**KUTIPAN TEKS**:
•••••
AMBARAWA — Tidak main-main, ini benar-benar luar biasa. Putusan Pengadilan Agama Ambarawa kembali menyita perhatian dunia akademik. Belum lama diputus, Perkara Nomor 425/Pdt.G/2025/PA.Amb tentang perkawinan beda agama langsung diburu untuk dijadikan bahan penelitian tugas akhir. “Ini sangat jarang terjadi, dan putusan seperti ini selalu menggugah rasa ingin tahu akademisi,” ujar salah satu dosen pembimbing yang enggan disebutkan namanya.
Putusan yang dipimpin oleh Hakim Ketua Muh Irfan Husaeni itu dinilai unik sekaligus menantang untuk dianalisis dari sisi hukum keluarga Islam dan hak konstitusional warga negara.
Keterbukaan informasi di PA Ambarawa menjadi kunci utama. Semua putusan dapat diakses publik secara luas. Hal ini membuat para mahasiswa merasa leluasa menguji dan membedah pertimbangan majelis hakim.
•••••
**TUGAS 1**:
Jawablah pertanyaan berikut berdasarkan kutipan teks.
(a) Berapa nomor perkara yang putusannya dibahas dalam kutipan teks?
(b) Siapa hakim ketua yang memimpin putusan tersebut?
(c) Apa yang disebut sebagai kunci utama di PA Ambarawa?
**TUGAS 2**:
Apakah tiap pernyataan di bawah ini sesuai dengan kutipan teks? Jawab ya atau tidak, lalu kutip kata-kata penentunya.
(a) Perkara yang diputus menyangkut perkawinan beda agama.
(b) Dosen pembimbing yang dikutip bersedia disebutkan namanya.
(c) Hanya sebagian putusan PA Ambarawa yang dapat diakses publik.

**CUPLIKAN DATA**:
•••••
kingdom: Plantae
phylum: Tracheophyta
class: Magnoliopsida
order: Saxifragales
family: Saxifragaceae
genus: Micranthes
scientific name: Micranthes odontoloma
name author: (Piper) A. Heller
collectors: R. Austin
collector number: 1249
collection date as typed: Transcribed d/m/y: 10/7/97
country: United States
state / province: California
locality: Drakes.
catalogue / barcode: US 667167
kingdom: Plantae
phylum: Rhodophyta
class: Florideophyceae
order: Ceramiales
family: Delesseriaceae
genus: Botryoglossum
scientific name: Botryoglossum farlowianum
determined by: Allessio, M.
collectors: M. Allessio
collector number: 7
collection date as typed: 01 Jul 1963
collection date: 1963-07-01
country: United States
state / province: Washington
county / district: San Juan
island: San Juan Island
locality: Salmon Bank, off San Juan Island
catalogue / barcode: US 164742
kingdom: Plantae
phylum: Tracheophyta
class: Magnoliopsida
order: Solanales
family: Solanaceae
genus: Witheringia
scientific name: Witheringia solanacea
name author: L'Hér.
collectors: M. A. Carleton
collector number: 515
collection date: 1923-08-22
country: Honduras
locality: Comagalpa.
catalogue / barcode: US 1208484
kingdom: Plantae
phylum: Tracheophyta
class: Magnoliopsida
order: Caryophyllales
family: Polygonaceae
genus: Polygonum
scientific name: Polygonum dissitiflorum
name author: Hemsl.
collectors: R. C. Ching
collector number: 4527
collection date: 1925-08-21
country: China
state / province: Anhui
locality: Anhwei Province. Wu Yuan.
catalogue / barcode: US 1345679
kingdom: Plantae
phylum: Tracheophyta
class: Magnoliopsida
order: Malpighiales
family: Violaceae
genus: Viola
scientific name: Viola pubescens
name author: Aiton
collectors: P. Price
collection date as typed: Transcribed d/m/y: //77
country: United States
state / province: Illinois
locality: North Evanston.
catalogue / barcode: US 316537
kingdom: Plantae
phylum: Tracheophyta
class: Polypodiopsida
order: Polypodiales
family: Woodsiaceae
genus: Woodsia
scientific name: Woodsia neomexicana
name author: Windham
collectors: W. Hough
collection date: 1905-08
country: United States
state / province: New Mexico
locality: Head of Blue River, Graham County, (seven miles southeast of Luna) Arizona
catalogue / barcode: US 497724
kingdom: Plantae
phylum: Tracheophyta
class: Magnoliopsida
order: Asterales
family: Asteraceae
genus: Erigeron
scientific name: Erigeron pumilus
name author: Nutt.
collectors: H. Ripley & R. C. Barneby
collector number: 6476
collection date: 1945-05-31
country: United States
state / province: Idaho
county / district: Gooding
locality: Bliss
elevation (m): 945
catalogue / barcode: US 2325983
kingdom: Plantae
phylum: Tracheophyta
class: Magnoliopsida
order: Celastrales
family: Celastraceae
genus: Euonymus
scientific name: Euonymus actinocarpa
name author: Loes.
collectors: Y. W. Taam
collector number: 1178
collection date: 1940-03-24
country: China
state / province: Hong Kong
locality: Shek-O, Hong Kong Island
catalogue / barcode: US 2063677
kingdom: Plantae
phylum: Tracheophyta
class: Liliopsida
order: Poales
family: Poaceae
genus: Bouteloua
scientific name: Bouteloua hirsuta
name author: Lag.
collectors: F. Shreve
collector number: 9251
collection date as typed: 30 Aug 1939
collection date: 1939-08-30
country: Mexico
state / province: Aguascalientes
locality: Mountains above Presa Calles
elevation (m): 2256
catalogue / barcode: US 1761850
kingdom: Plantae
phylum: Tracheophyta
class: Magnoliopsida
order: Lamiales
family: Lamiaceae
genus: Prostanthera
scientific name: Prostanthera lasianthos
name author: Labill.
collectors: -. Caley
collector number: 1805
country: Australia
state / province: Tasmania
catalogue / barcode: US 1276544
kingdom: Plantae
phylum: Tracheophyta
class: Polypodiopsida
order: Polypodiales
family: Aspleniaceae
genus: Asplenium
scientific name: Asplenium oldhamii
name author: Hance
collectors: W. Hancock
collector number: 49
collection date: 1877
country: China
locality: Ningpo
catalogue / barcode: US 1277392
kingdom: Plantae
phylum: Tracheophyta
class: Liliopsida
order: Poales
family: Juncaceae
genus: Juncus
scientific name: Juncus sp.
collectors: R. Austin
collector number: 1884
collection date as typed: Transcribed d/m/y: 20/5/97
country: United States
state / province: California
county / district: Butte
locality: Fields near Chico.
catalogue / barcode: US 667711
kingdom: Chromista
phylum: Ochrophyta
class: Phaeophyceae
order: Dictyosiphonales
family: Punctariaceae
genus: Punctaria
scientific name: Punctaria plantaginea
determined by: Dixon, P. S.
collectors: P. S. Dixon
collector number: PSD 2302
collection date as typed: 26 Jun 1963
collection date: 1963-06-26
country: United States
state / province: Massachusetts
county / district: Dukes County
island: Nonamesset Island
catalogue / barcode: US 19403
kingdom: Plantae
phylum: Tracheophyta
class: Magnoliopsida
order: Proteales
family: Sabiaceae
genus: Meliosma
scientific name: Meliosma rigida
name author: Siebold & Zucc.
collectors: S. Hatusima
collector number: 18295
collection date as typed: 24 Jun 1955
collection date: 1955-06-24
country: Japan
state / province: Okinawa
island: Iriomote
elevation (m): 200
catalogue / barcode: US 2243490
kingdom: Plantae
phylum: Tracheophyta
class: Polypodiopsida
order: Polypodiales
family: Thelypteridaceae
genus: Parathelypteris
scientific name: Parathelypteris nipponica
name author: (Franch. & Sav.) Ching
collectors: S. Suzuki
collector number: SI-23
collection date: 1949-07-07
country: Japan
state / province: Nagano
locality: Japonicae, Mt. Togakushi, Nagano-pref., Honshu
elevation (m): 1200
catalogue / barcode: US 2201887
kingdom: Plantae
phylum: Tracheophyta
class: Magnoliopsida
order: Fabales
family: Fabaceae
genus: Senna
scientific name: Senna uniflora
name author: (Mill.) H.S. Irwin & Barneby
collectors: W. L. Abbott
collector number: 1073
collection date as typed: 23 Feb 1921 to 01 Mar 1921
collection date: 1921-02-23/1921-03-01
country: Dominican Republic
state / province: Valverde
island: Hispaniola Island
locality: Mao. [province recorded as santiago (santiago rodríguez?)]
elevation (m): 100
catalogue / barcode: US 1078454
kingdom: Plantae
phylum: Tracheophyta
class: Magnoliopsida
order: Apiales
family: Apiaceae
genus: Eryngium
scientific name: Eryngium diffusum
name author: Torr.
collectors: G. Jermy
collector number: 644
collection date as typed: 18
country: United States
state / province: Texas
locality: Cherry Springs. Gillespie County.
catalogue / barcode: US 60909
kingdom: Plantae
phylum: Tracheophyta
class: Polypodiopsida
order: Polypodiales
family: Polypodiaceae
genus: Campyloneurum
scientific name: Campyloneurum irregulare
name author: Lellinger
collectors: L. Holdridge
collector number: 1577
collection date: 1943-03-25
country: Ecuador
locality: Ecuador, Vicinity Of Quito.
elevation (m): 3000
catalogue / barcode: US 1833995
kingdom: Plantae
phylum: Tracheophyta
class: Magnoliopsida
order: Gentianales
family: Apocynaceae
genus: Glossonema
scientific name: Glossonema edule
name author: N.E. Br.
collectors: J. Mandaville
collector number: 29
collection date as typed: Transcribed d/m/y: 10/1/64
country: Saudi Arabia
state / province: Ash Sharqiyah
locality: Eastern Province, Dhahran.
•••••
**PEMBAHASAN JAWABAN 1**:
(a) 425/Pdt.G/2025/PA.Amb
(b) Muh Irfan Husaeni
(c) Keterbukaan informasi di PA Ambarawa

**PEMBAHASAN JAWABAN 2**:
(a) Ya: "tentang perkawinan beda agama"
(b) Tidak: "yang enggan disebutkan namanya"
(c) Tidak: "Semua putusan dapat diakses publik secara luas."